Num ano que em muito se tem contestado o constitucionalmente consagrado direito à habitação (artigo 65.º da Constituição da República Portuguesa), a produção legislativa nesta área tem-se manifestado inquieta, não existindo dúvidas, aliás, das pretensões dos sucessivos governos.
Interessa esclarecer, portanto, a forma como dois tópicos normativos interagem entre si:
i. o atraso na regulamentação da garantia pessoal do Estado para o crédito à habitação de jovens até aos 35 anos e consequente aplicação prática (DL n.º 44/2024);
ii. a exclusão de tributação de mais-valias, em sede de IRS, no crédito à habitação dos descendentes do sujeito passivo (artigo 50.º, n.º 1 da Lei 56/2023).
As promessas da facilitação do acesso à habitação para os jovens com idade inferior a 35 anos foram efetivamente aprovadas pelo XXIV Governo Constitucional, tendo-se refletido, por exemplo, na aprovação da isenção do Imposto Municipal sobre as Transmissões Onerosas de Imóveis (IMT) e do Imposto de Selo (IS) na aquisição da primeira habitação própria e permanente.

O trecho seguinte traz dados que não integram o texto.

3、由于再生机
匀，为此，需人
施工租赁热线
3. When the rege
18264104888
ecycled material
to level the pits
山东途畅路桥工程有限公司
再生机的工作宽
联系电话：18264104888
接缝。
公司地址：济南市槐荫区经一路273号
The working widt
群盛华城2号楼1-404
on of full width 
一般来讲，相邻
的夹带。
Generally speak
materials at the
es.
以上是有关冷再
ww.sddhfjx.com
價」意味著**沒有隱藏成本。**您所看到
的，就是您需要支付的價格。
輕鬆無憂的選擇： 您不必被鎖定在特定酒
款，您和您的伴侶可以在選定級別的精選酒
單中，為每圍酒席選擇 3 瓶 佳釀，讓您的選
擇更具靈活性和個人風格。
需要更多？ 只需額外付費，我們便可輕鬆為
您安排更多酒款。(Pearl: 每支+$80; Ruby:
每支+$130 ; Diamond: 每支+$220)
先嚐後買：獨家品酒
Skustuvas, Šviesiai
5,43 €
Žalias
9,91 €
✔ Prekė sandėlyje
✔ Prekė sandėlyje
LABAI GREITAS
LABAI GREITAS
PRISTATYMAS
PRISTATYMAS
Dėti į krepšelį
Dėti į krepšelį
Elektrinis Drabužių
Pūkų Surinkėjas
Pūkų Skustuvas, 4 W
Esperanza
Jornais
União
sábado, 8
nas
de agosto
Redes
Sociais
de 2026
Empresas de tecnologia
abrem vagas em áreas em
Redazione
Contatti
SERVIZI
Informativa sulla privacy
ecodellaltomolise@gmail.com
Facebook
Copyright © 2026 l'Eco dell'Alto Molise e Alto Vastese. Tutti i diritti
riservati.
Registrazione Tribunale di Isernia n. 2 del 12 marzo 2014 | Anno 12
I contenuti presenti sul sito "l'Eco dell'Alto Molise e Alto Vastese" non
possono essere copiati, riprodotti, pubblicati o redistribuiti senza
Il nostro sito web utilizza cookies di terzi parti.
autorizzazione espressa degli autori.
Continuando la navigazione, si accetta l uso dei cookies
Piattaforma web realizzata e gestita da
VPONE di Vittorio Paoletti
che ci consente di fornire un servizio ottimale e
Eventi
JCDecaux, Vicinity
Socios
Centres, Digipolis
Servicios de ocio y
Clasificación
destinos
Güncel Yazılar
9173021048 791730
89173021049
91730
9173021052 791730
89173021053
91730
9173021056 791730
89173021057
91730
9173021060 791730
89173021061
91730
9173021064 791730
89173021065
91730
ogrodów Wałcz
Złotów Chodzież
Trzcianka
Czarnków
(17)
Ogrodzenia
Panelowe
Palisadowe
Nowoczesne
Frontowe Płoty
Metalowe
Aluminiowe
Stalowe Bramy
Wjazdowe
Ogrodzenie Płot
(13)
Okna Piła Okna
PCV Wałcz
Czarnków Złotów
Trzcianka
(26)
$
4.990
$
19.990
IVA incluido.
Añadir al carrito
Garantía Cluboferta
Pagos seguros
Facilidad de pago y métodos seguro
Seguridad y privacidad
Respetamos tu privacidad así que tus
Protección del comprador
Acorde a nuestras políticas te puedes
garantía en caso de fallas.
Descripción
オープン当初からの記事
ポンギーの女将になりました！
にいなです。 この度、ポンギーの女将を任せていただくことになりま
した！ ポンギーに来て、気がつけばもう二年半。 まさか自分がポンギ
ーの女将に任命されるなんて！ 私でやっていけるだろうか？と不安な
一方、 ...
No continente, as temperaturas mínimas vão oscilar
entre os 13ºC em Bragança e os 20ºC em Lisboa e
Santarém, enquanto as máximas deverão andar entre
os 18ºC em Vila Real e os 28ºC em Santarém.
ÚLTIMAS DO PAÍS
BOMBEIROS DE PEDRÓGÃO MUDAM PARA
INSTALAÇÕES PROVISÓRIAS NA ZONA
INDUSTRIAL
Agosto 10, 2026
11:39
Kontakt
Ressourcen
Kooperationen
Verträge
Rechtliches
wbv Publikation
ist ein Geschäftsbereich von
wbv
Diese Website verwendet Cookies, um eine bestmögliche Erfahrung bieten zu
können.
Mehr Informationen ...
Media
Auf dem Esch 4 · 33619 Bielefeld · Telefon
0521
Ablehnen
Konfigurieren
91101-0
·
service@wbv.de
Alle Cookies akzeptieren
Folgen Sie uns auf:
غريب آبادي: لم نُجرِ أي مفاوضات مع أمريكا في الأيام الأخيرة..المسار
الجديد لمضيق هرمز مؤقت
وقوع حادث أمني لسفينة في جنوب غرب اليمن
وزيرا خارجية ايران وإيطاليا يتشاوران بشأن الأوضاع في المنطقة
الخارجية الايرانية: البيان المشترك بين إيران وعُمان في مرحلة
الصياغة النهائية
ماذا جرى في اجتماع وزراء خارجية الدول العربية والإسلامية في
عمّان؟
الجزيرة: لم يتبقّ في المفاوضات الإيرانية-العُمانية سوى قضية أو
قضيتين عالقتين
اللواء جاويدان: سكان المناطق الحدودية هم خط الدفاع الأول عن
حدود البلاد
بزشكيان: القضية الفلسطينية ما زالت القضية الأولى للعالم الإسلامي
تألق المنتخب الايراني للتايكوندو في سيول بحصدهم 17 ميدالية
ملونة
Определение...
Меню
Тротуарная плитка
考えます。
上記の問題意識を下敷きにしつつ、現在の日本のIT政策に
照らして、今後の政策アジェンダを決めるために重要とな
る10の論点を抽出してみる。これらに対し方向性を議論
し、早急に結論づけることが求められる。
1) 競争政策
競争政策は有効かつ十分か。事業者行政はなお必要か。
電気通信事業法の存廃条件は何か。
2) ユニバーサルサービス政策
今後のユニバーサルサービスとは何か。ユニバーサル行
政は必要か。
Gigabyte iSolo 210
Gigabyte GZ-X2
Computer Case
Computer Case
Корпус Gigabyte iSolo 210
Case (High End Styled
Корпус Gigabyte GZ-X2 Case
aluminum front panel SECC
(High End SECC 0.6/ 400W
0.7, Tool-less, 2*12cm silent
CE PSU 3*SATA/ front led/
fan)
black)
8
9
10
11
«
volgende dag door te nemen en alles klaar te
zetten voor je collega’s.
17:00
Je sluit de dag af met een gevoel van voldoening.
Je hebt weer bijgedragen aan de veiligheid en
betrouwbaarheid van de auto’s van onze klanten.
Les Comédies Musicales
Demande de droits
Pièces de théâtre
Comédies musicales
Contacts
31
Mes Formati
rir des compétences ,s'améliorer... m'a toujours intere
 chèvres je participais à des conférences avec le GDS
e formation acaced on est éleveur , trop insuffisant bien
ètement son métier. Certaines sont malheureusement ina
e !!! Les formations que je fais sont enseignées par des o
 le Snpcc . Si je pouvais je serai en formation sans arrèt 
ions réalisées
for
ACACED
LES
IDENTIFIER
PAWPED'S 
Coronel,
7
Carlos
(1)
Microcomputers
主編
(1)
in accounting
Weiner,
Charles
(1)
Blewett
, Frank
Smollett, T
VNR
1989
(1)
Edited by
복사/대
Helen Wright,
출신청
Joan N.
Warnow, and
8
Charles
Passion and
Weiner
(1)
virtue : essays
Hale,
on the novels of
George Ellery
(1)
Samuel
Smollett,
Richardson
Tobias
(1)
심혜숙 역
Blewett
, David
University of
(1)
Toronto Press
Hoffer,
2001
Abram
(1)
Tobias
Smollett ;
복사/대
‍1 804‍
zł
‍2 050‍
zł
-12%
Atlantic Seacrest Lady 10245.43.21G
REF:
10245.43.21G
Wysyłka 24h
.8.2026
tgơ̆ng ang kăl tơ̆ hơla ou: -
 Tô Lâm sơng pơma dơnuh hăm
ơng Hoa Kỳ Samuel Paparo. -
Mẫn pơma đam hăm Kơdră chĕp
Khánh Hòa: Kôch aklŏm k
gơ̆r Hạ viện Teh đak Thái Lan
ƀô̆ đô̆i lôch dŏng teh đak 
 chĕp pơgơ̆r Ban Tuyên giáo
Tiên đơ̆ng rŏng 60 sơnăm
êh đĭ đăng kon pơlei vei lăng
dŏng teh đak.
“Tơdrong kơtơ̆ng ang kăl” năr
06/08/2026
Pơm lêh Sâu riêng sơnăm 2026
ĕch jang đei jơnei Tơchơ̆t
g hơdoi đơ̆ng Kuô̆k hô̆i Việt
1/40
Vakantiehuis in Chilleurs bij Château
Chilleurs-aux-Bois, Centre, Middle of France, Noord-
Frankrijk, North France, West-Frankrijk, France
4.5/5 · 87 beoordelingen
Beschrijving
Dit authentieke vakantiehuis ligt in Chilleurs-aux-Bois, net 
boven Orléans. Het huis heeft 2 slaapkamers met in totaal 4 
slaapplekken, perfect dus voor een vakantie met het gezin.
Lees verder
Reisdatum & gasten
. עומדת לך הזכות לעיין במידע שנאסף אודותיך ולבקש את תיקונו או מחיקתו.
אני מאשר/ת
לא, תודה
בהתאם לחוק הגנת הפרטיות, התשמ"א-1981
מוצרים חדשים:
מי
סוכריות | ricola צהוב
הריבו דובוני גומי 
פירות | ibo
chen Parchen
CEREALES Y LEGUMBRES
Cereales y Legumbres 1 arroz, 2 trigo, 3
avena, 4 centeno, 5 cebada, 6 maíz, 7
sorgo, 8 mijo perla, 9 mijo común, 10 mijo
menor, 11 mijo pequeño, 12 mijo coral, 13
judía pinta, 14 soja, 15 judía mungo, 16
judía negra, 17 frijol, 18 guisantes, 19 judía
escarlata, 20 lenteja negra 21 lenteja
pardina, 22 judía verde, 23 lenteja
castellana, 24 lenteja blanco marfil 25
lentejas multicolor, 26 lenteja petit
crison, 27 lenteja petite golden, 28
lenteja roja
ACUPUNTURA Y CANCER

Juntamente com tal medida foi, também, aprovada a possibilidade de o Estado poder prestar garantia pessoal a instituições de crédito (DL n.º 44/2024).
Contrariamente à isenção do IMT e IS que entrou em vigor menos de 1 mês após a publicação do respetivo decreto, a 1 de agosto de 2024, a garantia pessoal do Estado encontra-se, ainda, a aguardar regulamentação, findo o prazo estabelecido no próprio Decreto-Lei que a aprovou, a 10 de julho de 2024, que determinava 60 dias para o efeito. Esta regulamentação está a ser ainda produzida pelas entidades competentes, o que se compreende quando analisados os prévios avisos dados pelos intervenientes neste tema.
Por outro lado, está em vigor, até ao dia 31 de dezembro de 2024, uma norma transitória, prevista no n.º 1 do artigo 50.º da Lei 56/2023, que possibilita os pais, sujeitos passivos de IRS, de excluírem a tributação de mais-valias na transmissão de imóveis ou terrenos para construção que não constituam habitação própria e permanente. Tal é possível, até à data referida, desde que, cumulativamente, o valor da venda, deduzido de uma eventual amortização de crédito bancário para tal aquisição, seja aplicado na amortização de capital em dívida em crédito à habitação destinado a habitação própria e permanente dos seus descendentes e esta amortização ocorra até 3 (três) meses após a venda.
Ora, este conjunto de medidas poderia permitir aos jovens portugueses, com menos de 35 anos, com famílias que tal capacidade tivessem, colocar um interesse adicional na tão desejada aquisição de uma casa para o alcance da real independência: por um lado, os pais poderiam vender imóveis e terrenos para construção que tivessem, no atual mercado imobiliário, altamente beneficiador para quem vende, sem que tal resultasse, no limite, na tributação de mais-valias e, por outro lado, os filhos poderiam beneficiar da venda de património dos pais na sua própria esfera com a adicional garantia pública do Estado. Porém, tal não é atualmente possível.
Os jovens portugueses que estejam em processo de aquisição da primeira habitação própria permanente podem, de facto, usufruir de um benefício fiscal na esfera jurídica dos seus pais em adição a outros na sua esfera, mas não poderão, ainda, candidatar-se à prestação da garantia pessoal do Estado para a viabilização da concessão de crédito por instituições financeiras.
A pouco mais de 3 meses do final do ano, altura em que deixará de estar em vigor a exclusão de tributação prevista no n.º 1 do artigo 50.º da Lei 56/2023, com a expectativa de que a regulamentação da garantia pessoal do Estado neste tipo de créditos seja, a qualquer momento, publicada, preveem-se poucos os jovens que poderão usufruir do mais vasto leque de benefícios normativos, poupando-lhes, em alguns casos, várias dezenas de milhares de euros.
A aproximação do final do ano, a extinção na exclusão de tributação de mais-valias nos termos elencados acima e a instabilidade na governação que poderá advir da discussão da Lei do Orçamento de Estado para 2025, levam a crer que, além destas questões normativas que importam esclarecer e os desafios conhecidos da concessão de um crédito à habitação, bem como da regulação da garantia pessoal do Estado, poderá ser, também, um desafio na aquisição de imóveis pelos jovens, a disponibilidade das entidades autenticadoras para o ato, com a corrida ao conjunto de benefícios aparentemente em vigor, pelo menos, até ao dia 31 de dezembro de 2024.